Der IT ist es mittlerweile gelungen, den Schaden des Angriffs zu begrenzen und Daten wiederherzustellen. „Wir danken als Vorstand allen unseren Beschäftigten und insbesondere unseren IT-Fachleuten für die hervorragende Arbeit in dieser schwierigen Situation. Ganz besonders wollen wir die gute Zusammenarbeit mit der Polizei, dem LKA und den hinzugezogenen IT-Experten herausstellen. Sie haben innerhalb kurzer Zeit herausarbeiten können, dass es sich um einen Angriff von außen handelte und nicht um einen Fehler eines Nutzers. Es war also nicht nur das Universitätsklinikum durch die Sicherheitslücke gefährdet, sondern weltweit sehr viele Unternehmen,“ sagt Prof. Dr. Frank Schneider, Ärztlicher Direktor des UKD.
In der Vergangenheit waren auch andere Einrichtungen von Cyberangriffen betroffen: das Lukaskrankenhaus in Neuss und das Forschungszentrum Jülich. Auch die Universität Gießen war zu Weihnachten 2019 über mehrere Wochen offline, da sie einer Ransomeware-Attacke ausgesetzt war.
Kriminelle suchen sich oft Krankenhäuser als Angriffsziele aus, da hier relativ hohe Summen erbeutet werden können und die IT-Infrastruktur meist nicht auf dem neuesten Stand ist. So ist durch eine Studie der Vanderbilt University aus dem Jahr 2019 erwiesen, dass Wannacry indirekt die Krankenhaussterblichkeit erhöhte und damit zum Tod von 36 von 10.000 gemeldeten Fällen von Herzstillstand beitrug. Krankenhäuser, deren normaler Betrieb durch Lösegeldforderungen verlangsamt wurde, brauchten länger als üblich für Behandlung und Diagnose. So stellten die Forscher beispielsweise fest, dass es 2,7 Minuten länger dauerte, bis Patienten mit Herzinfarktverdacht ein Elektrokardiogramm erhielten.
„Die Nachricht ist traurig, aber nicht überraschend.

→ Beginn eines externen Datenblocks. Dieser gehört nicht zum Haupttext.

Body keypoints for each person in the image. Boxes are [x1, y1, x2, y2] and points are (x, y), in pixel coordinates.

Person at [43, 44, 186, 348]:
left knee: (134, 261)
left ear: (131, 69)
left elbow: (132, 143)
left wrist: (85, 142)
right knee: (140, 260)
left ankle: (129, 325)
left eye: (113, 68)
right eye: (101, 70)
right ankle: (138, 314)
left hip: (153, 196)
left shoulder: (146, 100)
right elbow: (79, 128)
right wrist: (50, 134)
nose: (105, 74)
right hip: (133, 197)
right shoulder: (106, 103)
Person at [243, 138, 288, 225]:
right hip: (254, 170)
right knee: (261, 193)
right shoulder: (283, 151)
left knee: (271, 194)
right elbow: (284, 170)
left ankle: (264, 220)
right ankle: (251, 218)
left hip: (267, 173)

Dies ist nicht der erste Fall eines Cyberangriffs, der ein Krankenhaus in eine Krise stürzt, und es wird auch nicht der letzte sein“, kommentiert Alessio Pennasilico, einer der bekanntesten Cyber-Sicherheitsexperten Italiens und Vorstandsmitglied der Vereinigung für Computersicherheit Clusit. „Aus diesem Grund ist es unerlässlich, dass alle Strukturen, insbesondere diejenigen von gesellschaftlicher Bedeutung, mit angemessenen organisatorischen und technologischen Sicherheitsmaßnahmen ausgestattet sind“, fährt er fort.

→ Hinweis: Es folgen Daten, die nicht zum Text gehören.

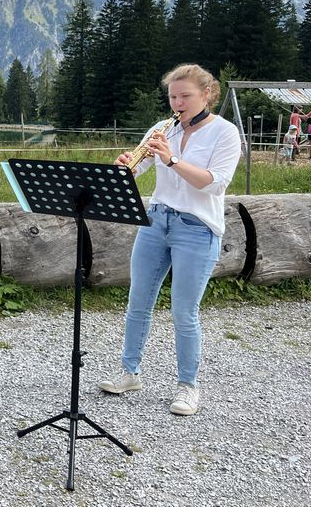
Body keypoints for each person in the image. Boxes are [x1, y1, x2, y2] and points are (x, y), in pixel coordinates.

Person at [98, 64, 241, 416]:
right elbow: (140, 169)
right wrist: (125, 166)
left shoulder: (225, 133)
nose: (178, 103)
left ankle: (188, 386)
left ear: (207, 94)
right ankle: (129, 373)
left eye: (185, 96)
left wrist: (173, 159)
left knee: (184, 312)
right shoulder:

„Mit hoher Wahrscheinlich ist dies nicht der erste durch Lösegeld verursachte Todesfall, da Wannacry im Jahr 2017 weltweit, vor allem in Großbritannien, Tausende von Krankenhäusern blockiert hat“, sagt Paolo dal Checco, Experte für Computerforensik. Aber es ist wahrscheinlich der erste gemeldete Fall, bei dem ein klarer Zusammenhang zwischen Ursache und Wirkung besteht.